-- SOURCE EXTRACT follows --

[<prev] [next>] [day] [month] [year] [list]
Message-ID: <1415635.ta4uzNuAlV@rofl>
Date: Sun, 18 May 2014 15:32 +0200
From: Patrick Schaaf <netdev@....de>
To: NETDEV <netdev@...r.kernel.org>
Cc: Jay Vosburgh <j.vosburgh@...il.com>,
Veaceslav Falico <vfalico@...il.com>,
Andy Gospodarek <andy@...yhouse.net>
Subject: bonding: optionally listen to VRRP announcements in active-backup ARP monitoring setup
Hi netdev + bonding maintainers,
I found myself in a situation where the "traditional" ARP monitoring in
active-backup bonding mode failed to properly work.
The situation is this:
1) my box connects through two different VLANs, each going to uplink switches
2) the two uplink connections, while different VLANs on my side, are the same
VLAN on the uplink infrastructure, so normally the ARP broadcast goes out over
VLAN A to the uplink infrastructure, comes back through the second uplink into
my VLAN B, where it makes the backup link of the bond "up"
3) at the uplink, we now have to cope with a combined router/switch box
(Juniper I think, but not sure), that is both actively doing the switching for
the shared VLAN on the uplink side of things previously described, _and_ is
the VRRP default gateway we have to use, i.e. "has" the exact IP address that
we need to target in our ARP monitoring
4) and, as it unfortunately turns out, that box "eats" the ARP broadcast when
it itself "has" that VRRP default gateway address. Yes, really, it properly
floods the broadcasts for all other IPs in the uplink network, but not for the
VRRP IP address...

-- SOURCE EXTRACT concluded --
-- STORED DATA follows --

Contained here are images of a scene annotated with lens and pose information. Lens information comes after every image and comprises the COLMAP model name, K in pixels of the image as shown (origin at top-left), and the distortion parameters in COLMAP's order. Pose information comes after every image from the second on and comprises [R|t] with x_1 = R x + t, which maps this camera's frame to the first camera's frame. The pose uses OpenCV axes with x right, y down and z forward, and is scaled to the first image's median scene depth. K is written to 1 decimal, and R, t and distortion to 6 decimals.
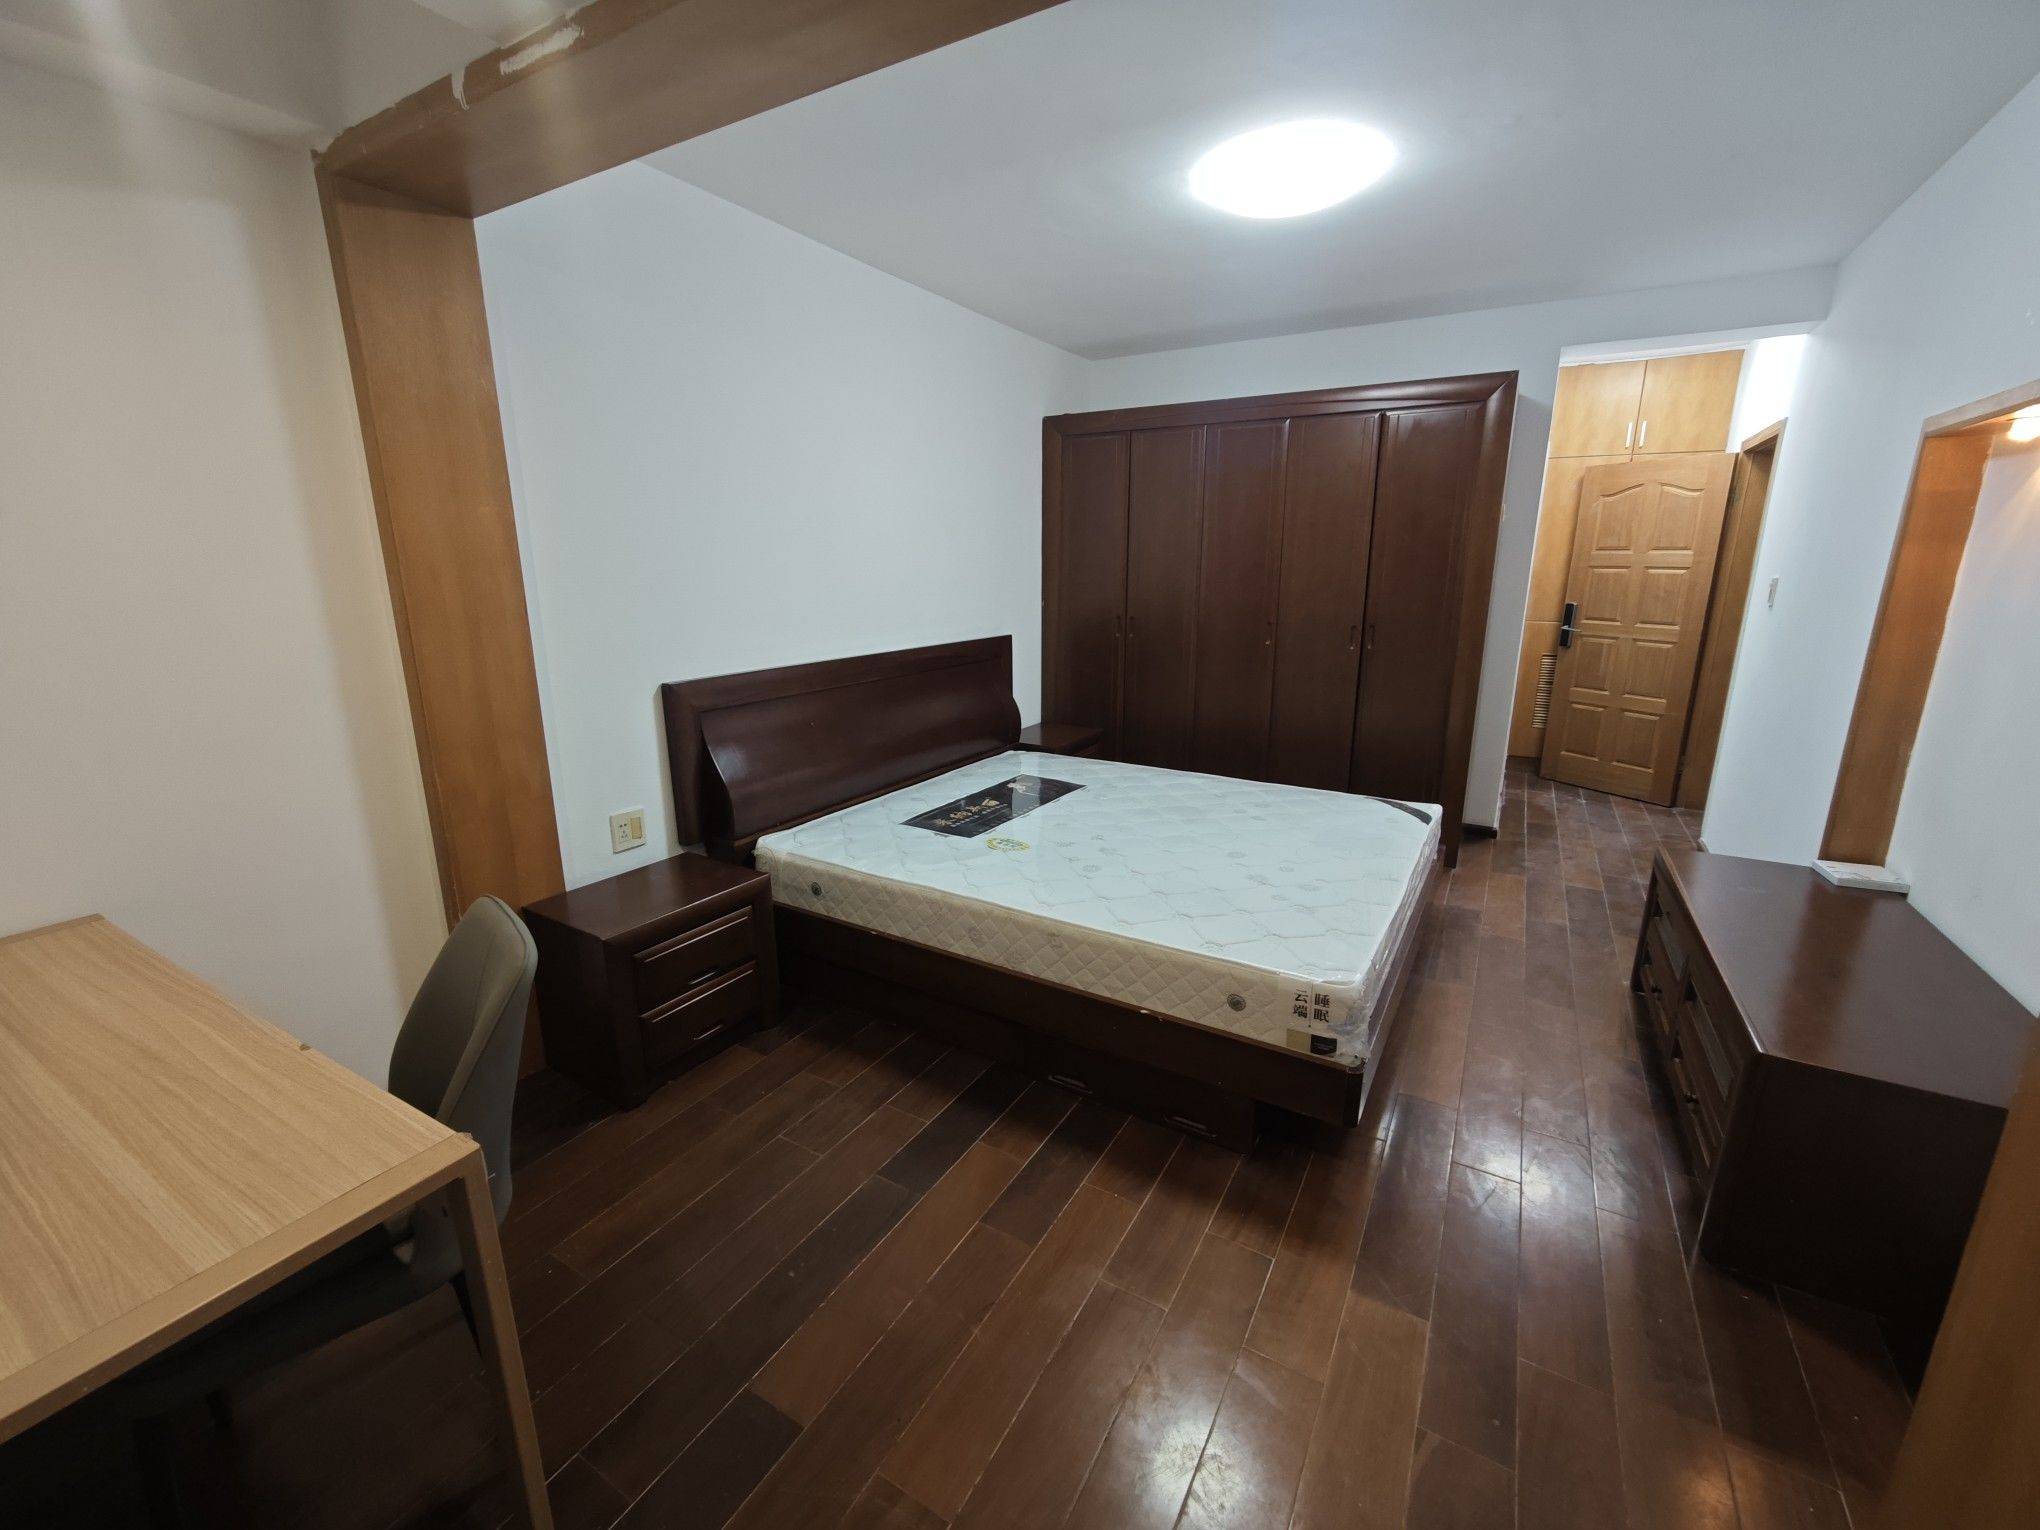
lens RADIAL K [[848.3, 0, 1015.6], [0, 848.3, 765.1], [0, 0, 1]] dist [-0.007713, 0.005253]
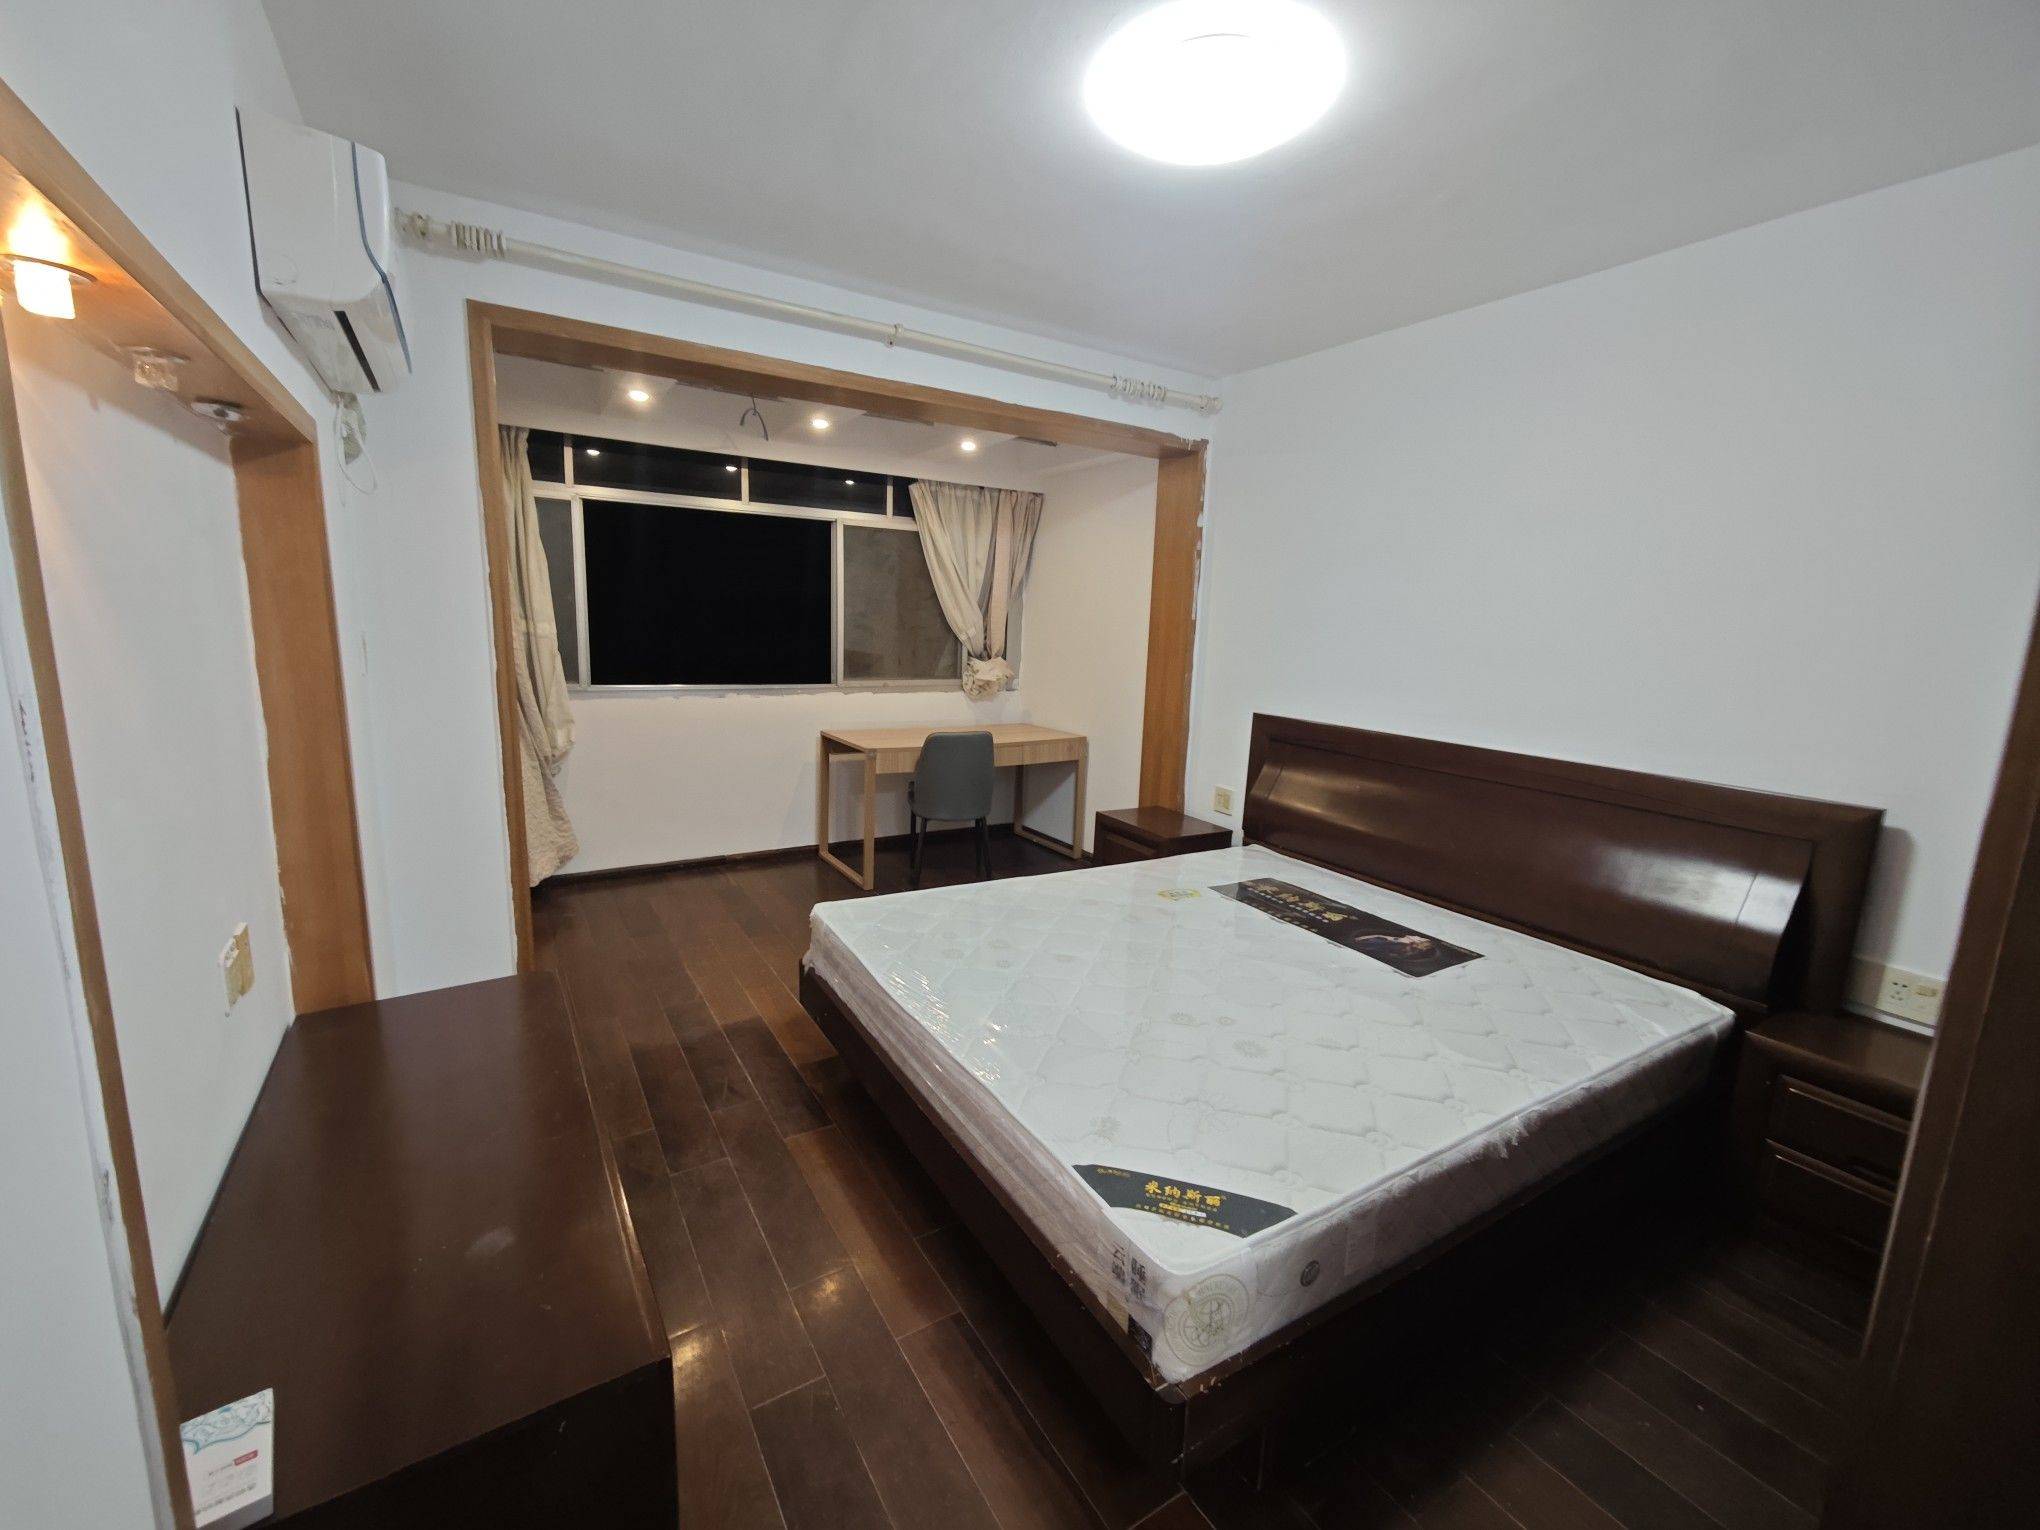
lens RADIAL K [[848.3, 0, 1022.5], [0, 848.3, 765.1], [0, 0, 1]] dist [-0.007713, 0.005253]
pose [[-0.454727, 0.142333, -0.879184, 1.097257], [-0.245041, 0.929056, 0.277146, -0.333916], [0.856258, 0.341462, -0.387590, 1.331676]]
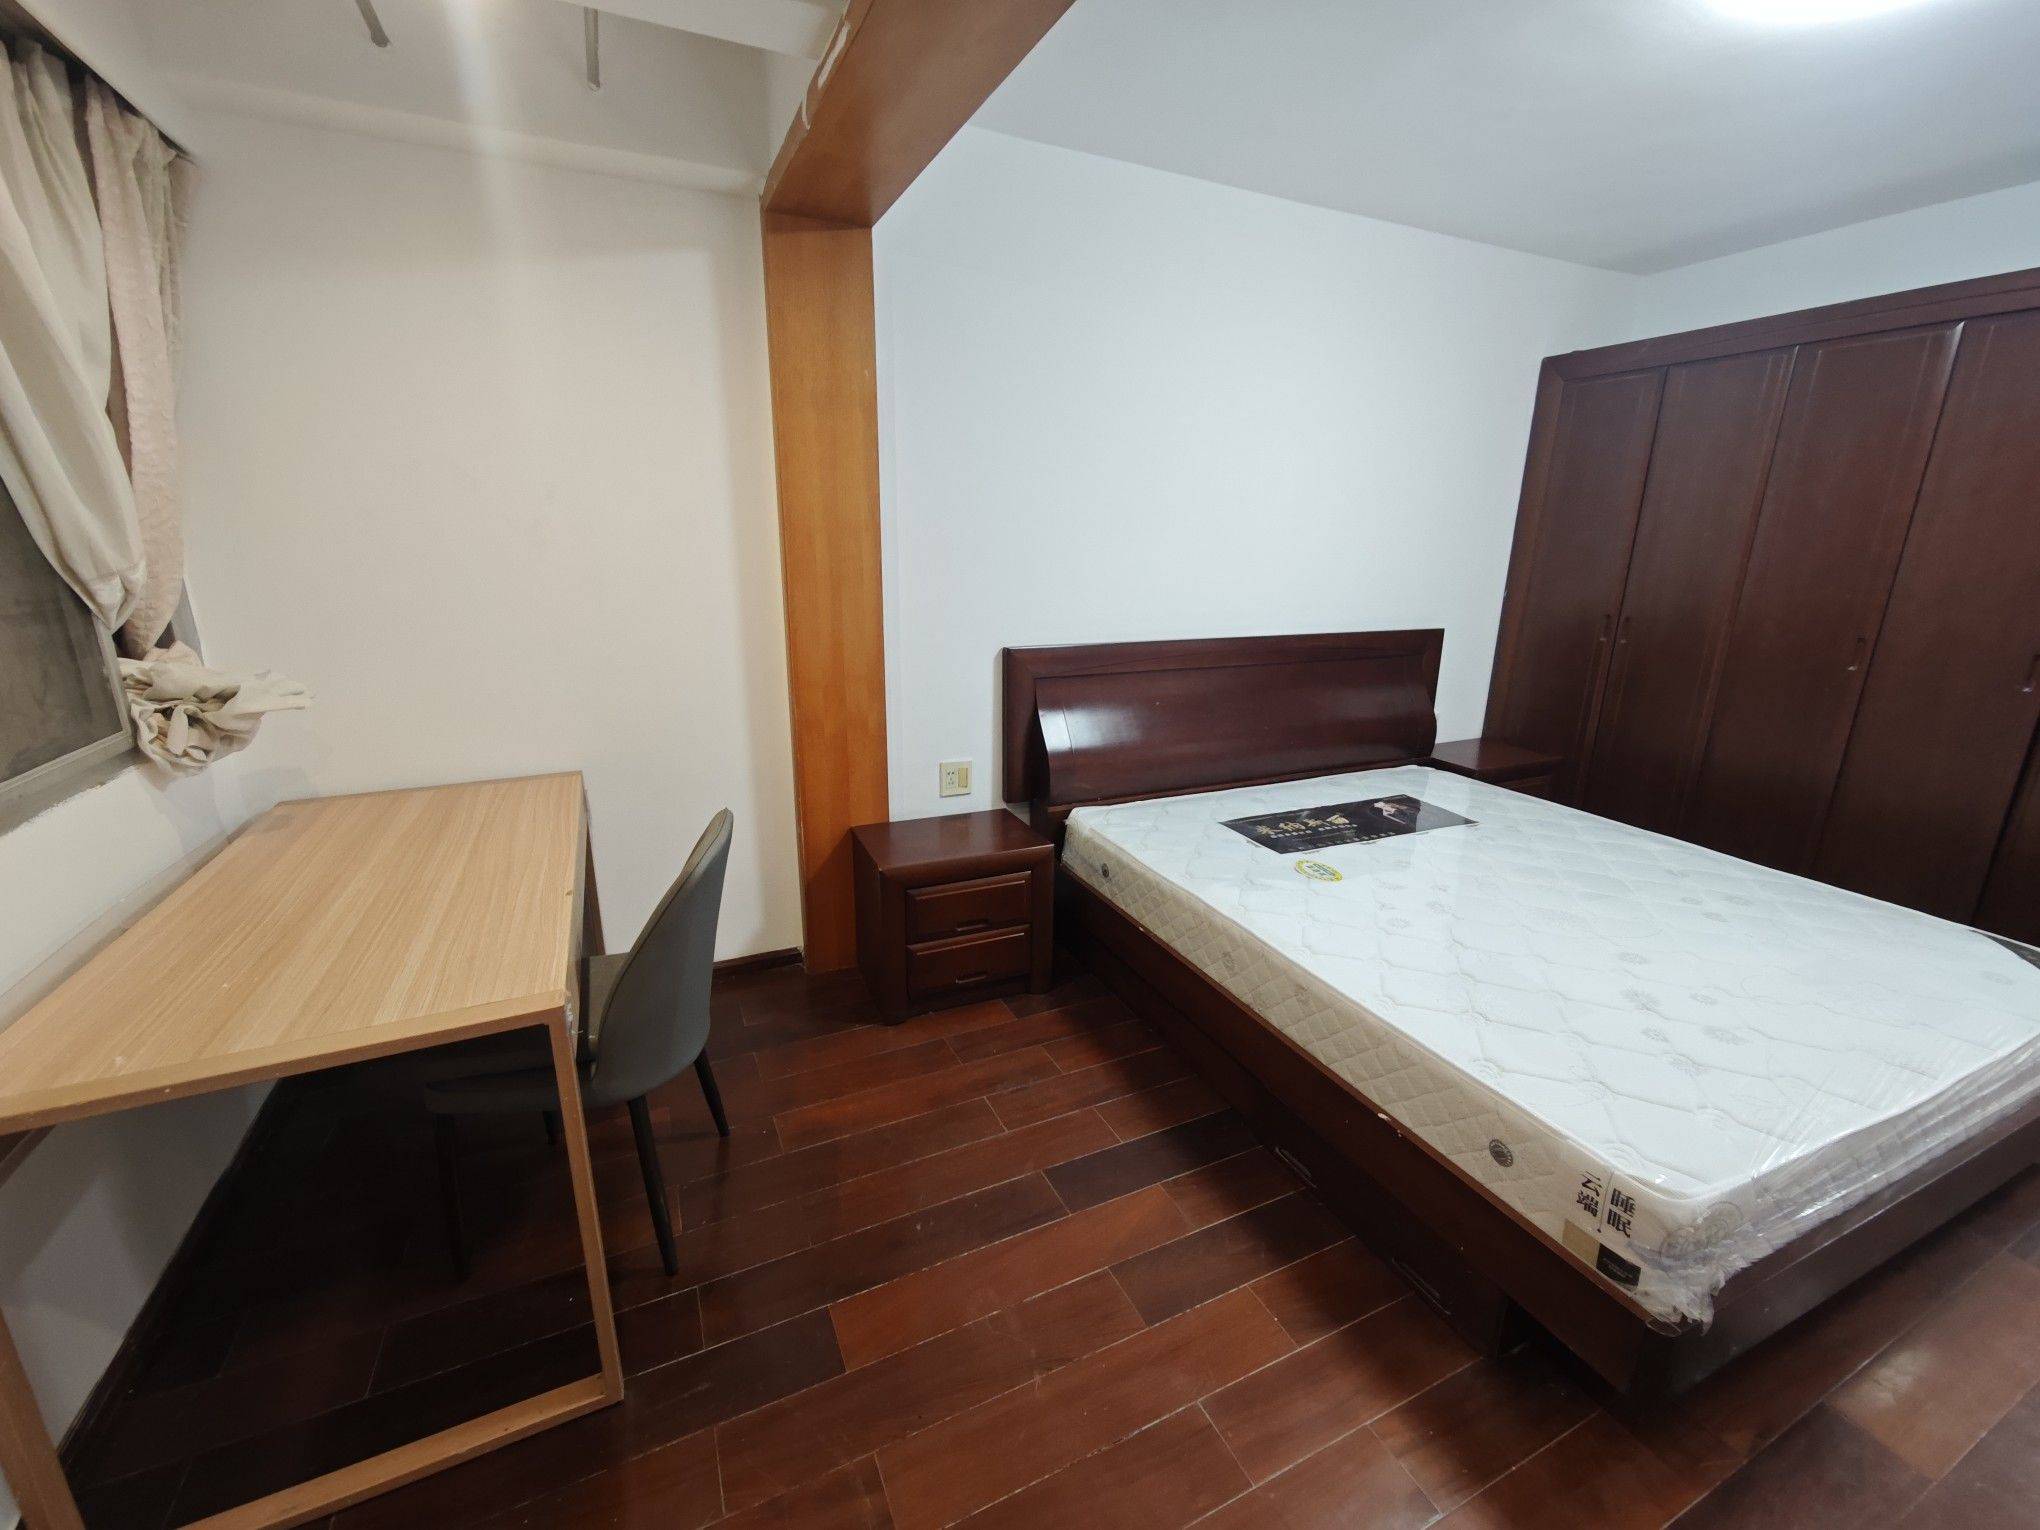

-- STORED DATA concluded --

• **PROBLEMS AND TASKS**:
a. According to the bonding message, what does the uplink router/switch box do with the ARP broadcast when that box itself holds the VRRP default gateway address?
b. From the bonding message, reproduce word for word the stretch from "[<prev] [next>] [day]" through "to properly work.".

• **ANSWERS TO THE EXERCISES**:
a. It "eats" the ARP broadcast instead of flooding it, even though it floods broadcasts for all other IPs in the uplink network.

b.
[<prev] [next>] [day] [month] [year] [list]
Message-ID: <1415635.ta4uzNuAlV@rofl>
Date: Sun, 18 May 2014 15:32 +0200
From: Patrick Schaaf <netdev@....de>
To: NETDEV <netdev@...r.kernel.org>
Cc: Jay Vosburgh <j.vosburgh@...il.com>,
Veaceslav Falico <vfalico@...il.com>,
Andy Gospodarek <andy@...yhouse.net>
Subject: bonding: optionally listen to VRRP announcements in active-backup ARP monitoring setup
Hi netdev + bonding maintainers,
I found myself in a situation where the "traditional" ARP monitoring in
active-backup bonding mode failed to properly work.